[Extracted page text data]
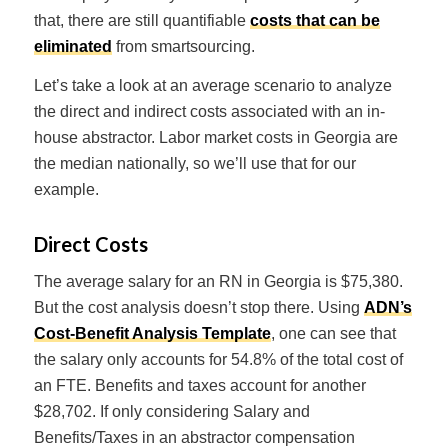
that, there are still quantifiable
costs that can be
eliminated
from smartsourcing.
Let’s take a look at an average scenario to analyze
the direct and indirect costs associated with an in-
house abstractor. Labor market costs in Georgia are
the median nationally, so we’ll use that for our
example.
Direct Costs
The average salary for an RN in Georgia is $75,380.
But the cost analysis doesn’t stop there. Using
ADN’s
Cost-Benefit Analysis Template
, one can see that
the salary only accounts for 54.8% of the total cost of
an FTE. Benefits and taxes account for another
$28,702. If only considering Salary and
Benefits/Taxes in an abstractor compensation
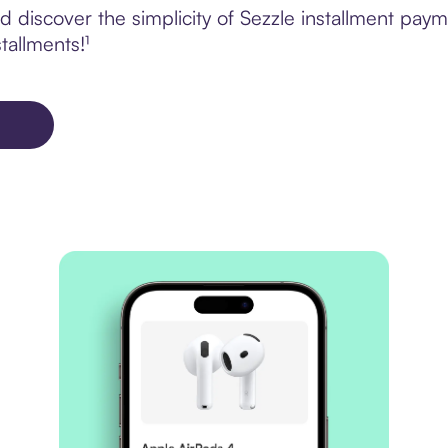
 discover the simplicity of Sezzle installment pa
tallments!¹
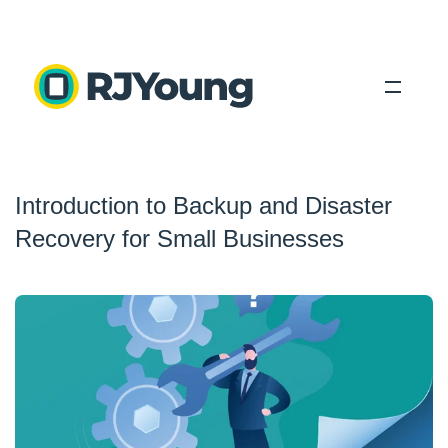
Solutions
Introduction to Backup and Disaster
Industries
Recovery for Small Businesses
About Us
Locations
Blog
Search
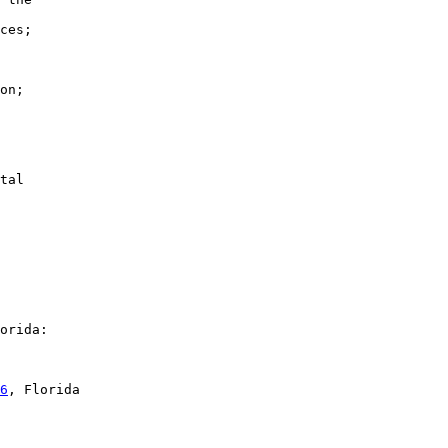
ces;

on;

tal

orida:

6
, Florida
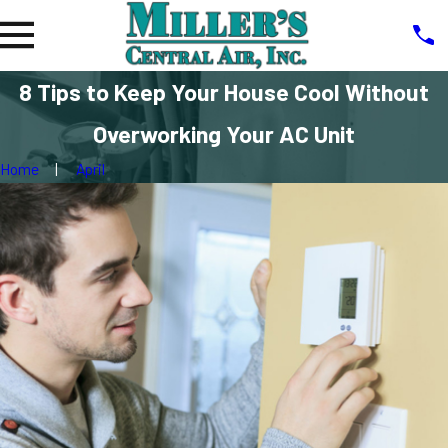
8 Tips to Keep Your House Cool Without
Overworking Your AC Unit
Home
April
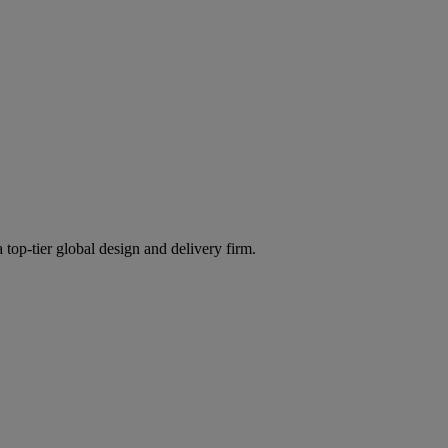
 top-tier global design and delivery firm.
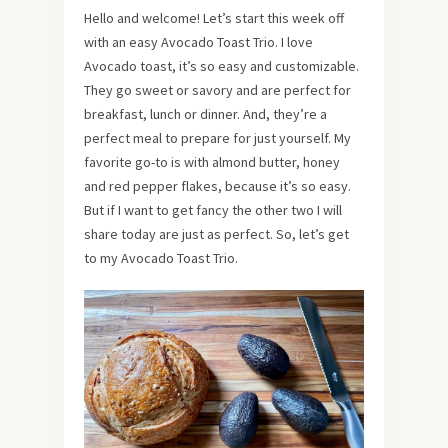
Hello and welcome! Let’s start this week off
with an easy Avocado Toast Trio. I love
Avocado toast, it’s so easy and customizable.
They go sweet or savory and are perfect for
breakfast, lunch or dinner. And, they’re a
perfect meal to prepare for just yourself. My
favorite go-to is with almond butter, honey
and red pepper flakes, because it’s so easy.
But if I want to get fancy the other two I will
share today are just as perfect. So, let’s get
to my Avocado Toast Trio.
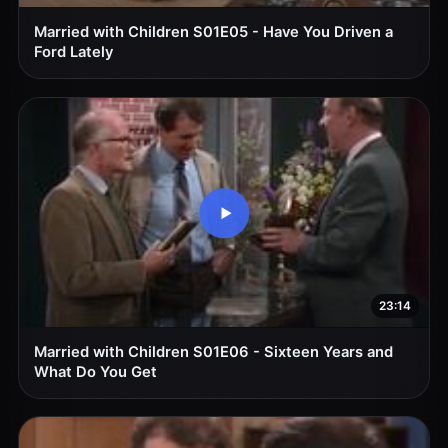
Married with Children S01E05 - Have You Driven a
Ford Lately
23:14
Married with Children S01E06 - Sixteen Years and
What Do You Get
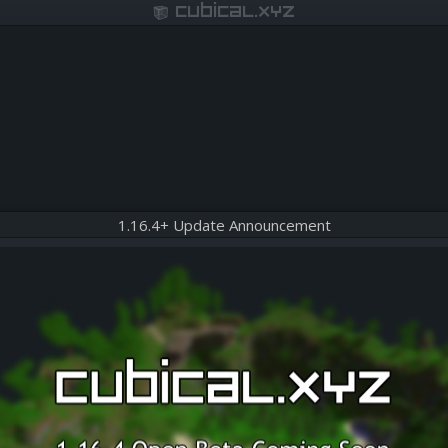
cubical.xyz
1.16.4+ Update Announcement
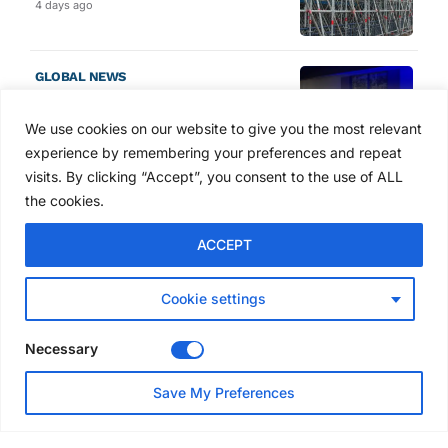
4 days ago
GLOBAL NEWS
SAIA names 2026 Project
Award winners at Nashville
We use cookies on our website to give you the most relevant
convention
experience by remembering your preferences and repeat
5 days ago
visits. By clicking “Accept”, you consent to the use of ALL
the cookies.
NEWS
ACCEPT
Avontus unveils AI platform
linking scaffold design,
inventory and business data
Cookie settings
Jul 29, 2026
Necessary
NEWS
Save My Preferences
SAIA Convention gets
underway with record
attendance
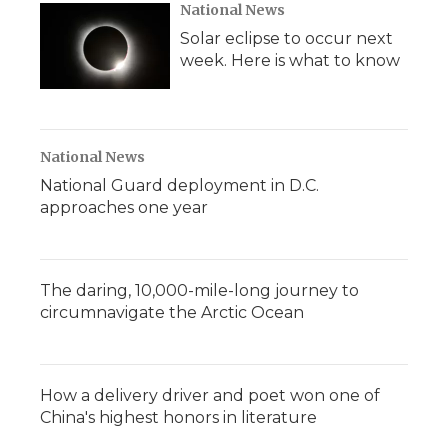
National News
Solar eclipse to occur next
week. Here is what to know
National News
National Guard deployment in D.C.
approaches one year
The daring, 10,000-mile-long journey to
circumnavigate the Arctic Ocean
How a delivery driver and poet won one of
China's highest honors in literature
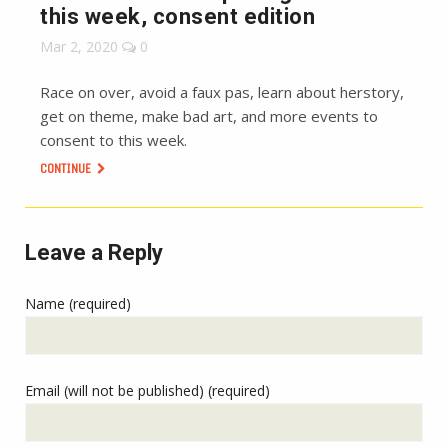
this week, consent edition
Mar 2, 2020
0
Race on over, avoid a faux pas, learn about herstory,
get on theme, make bad art, and more events to
consent to this week.
CONTINUE
Leave a Reply
Name (required)
Email (will not be published) (required)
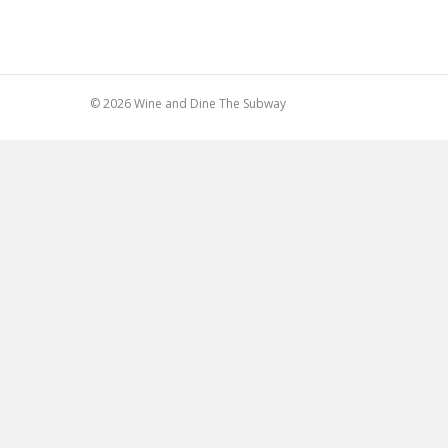
© 2026 Wine and Dine The Subway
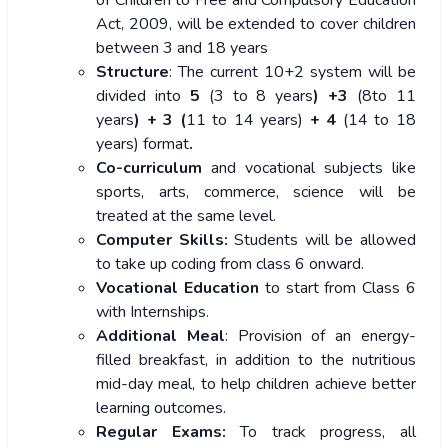
of Children to Free and Compulsory Education
Act, 2009, will be extended to cover children
between 3 and 18 years
Structure
: The current 10+2 system will be
divided into
5
(3 to 8 years
) +3
(8to 11
years
) + 3 (
11 to 14 years)
+ 4
(14 to 18
years)
format
.
Co-curriculum
and vocational subjects like
sports, arts, commerce, science will be
treated at the same level.
Computer Skills:
Students will be allowed
to take up coding from class 6 onward.
Vocational Education
to start from Class 6
with Internships.
Additional Meal
: Provision of an energy-
filled breakfast, in addition to the nutritious
mid-day meal, to help children achieve better
learning outcomes.
Regular Exams:
To track progress, all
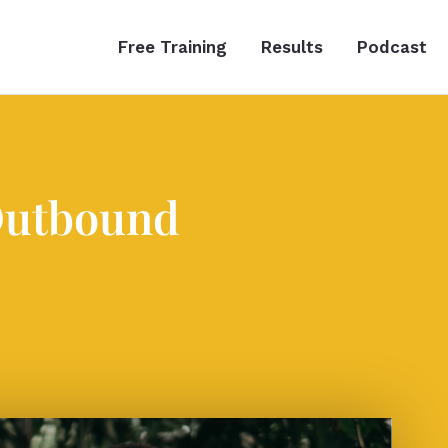
Free Training
Results
Podcast
Outbound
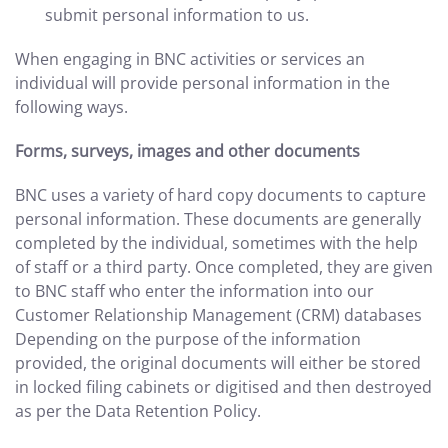
submit personal information to us.
When engaging in BNC activities or services an
individual will provide personal information in the
following ways.
Forms, surveys, images and other documents
BNC uses a variety of hard copy documents to capture
personal information. These documents are generally
completed by the individual, sometimes with the help
of staff or a third party. Once completed, they are given
to BNC staff who enter the information into our
Customer Relationship Management (CRM) databases
Depending on the purpose of the information
provided, the original documents will either be stored
in locked filing cabinets or digitised and then destroyed
as per the Data Retention Policy.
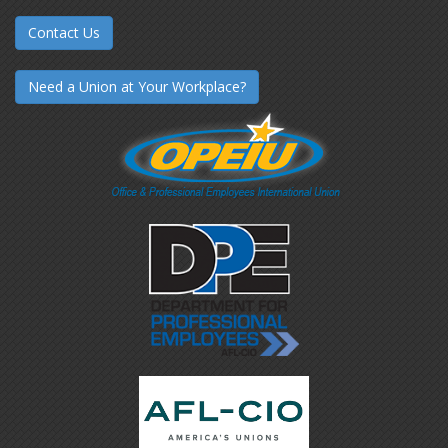
Contact Us
Need a Union at Your Workplace?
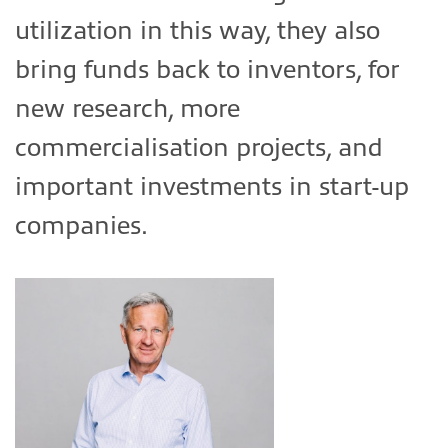
utilization in this way, they also
bring funds back to inventors, for
new research, more
commercialisation projects, and
important investments in start-up
companies.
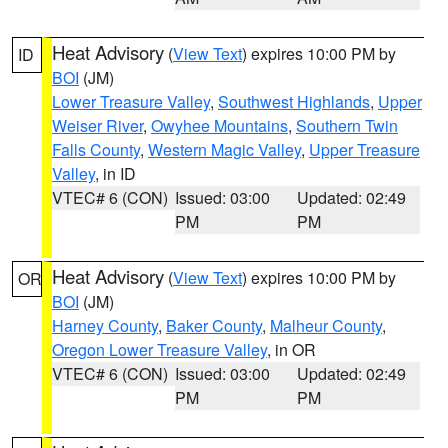
Heat Advisory
(
View Text
) expires 10:00 PM by
ID
BOI
(JM)
Lower Treasure Valley
,
Southwest Highlands
,
Upper
Weiser River
,
Owyhee Mountains
,
Southern Twin
Falls County
,
Western Magic Valley
,
Upper Treasure
Valley
, in ID
VTEC# 6 (CON)
Issued: 03:00
Updated: 02:49
PM
PM
Heat Advisory
(
View Text
) expires 10:00 PM by
OR
BOI
(JM)
Harney County
,
Baker County
,
Malheur County
,
Oregon Lower Treasure Valley
, in OR
VTEC# 6 (CON)
Issued: 03:00
Updated: 02:49
PM
PM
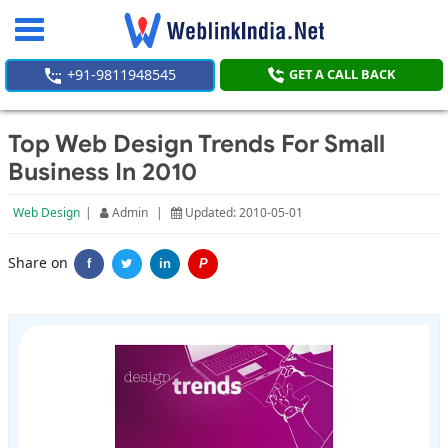
Toggle
navigation
+91-9811948545
GET A CALL BACK
Top Web Design Trends For Small
Business In 2010
Web Design
|
Admin
|
Updated: 2010-05-01
Share on
f
in
P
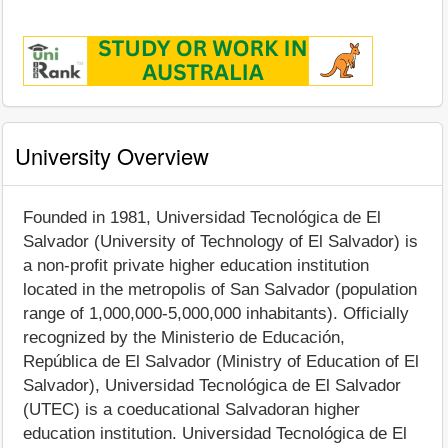
University Overview
Founded in 1981, Universidad Tecnológica de El
Salvador (University of Technology of El Salvador) is
a non-profit private higher education institution
located in the metropolis of San Salvador (population
range of 1,000,000-5,000,000 inhabitants). Officially
recognized by the Ministerio de Educación,
República de El Salvador (Ministry of Education of El
Salvador), Universidad Tecnológica de El Salvador
(UTEC) is a coeducational Salvadoran higher
education institution. Universidad Tecnológica de El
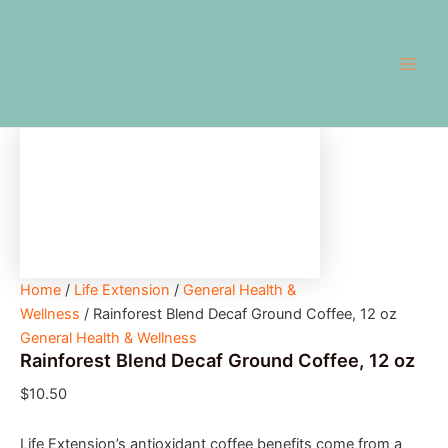
Rainforest
Skip
Main
Blend
to
Decaf
Men
content
Ground
Coffee,
12
oz
quantity
Home
/
Life Extension
/
General Health &
Wellness
/ Rainforest Blend Decaf Ground Coffee, 12 oz
General Health & Wellness
Rainforest Blend Decaf Ground Coffee, 12 oz
$
10.50
Life Extension’s antioxidant coffee benefits come from a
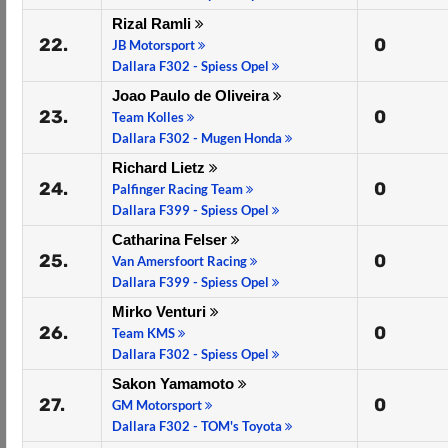
Rizal Ramli
22.
0
JB Motorsport
Dallara F302 - Spiess Opel
Joao Paulo de Oliveira
23.
0
Team Kolles
Dallara F302 - Mugen Honda
Richard Lietz
24.
0
Palfinger Racing Team
Dallara F399 - Spiess Opel
Catharina Felser
25.
0
Van Amersfoort Racing
Dallara F399 - Spiess Opel
Mirko Venturi
26.
0
Team KMS
Dallara F302 - Spiess Opel
Sakon Yamamoto
27.
0
GM Motorsport
Dallara F302 - TOM's Toyota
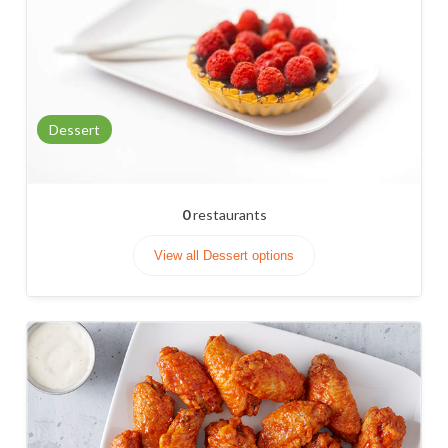
Dessert
0
restaurants
View all Dessert options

■ What you have to do
Go through the records above and return each line in which the word "Universidad" occurs.

■ Written answer
Founded in 1981, Universidad Tecnológica de El
Salvador), Universidad Tecnológica de El Salvador
education institution. Universidad Tecnológica de El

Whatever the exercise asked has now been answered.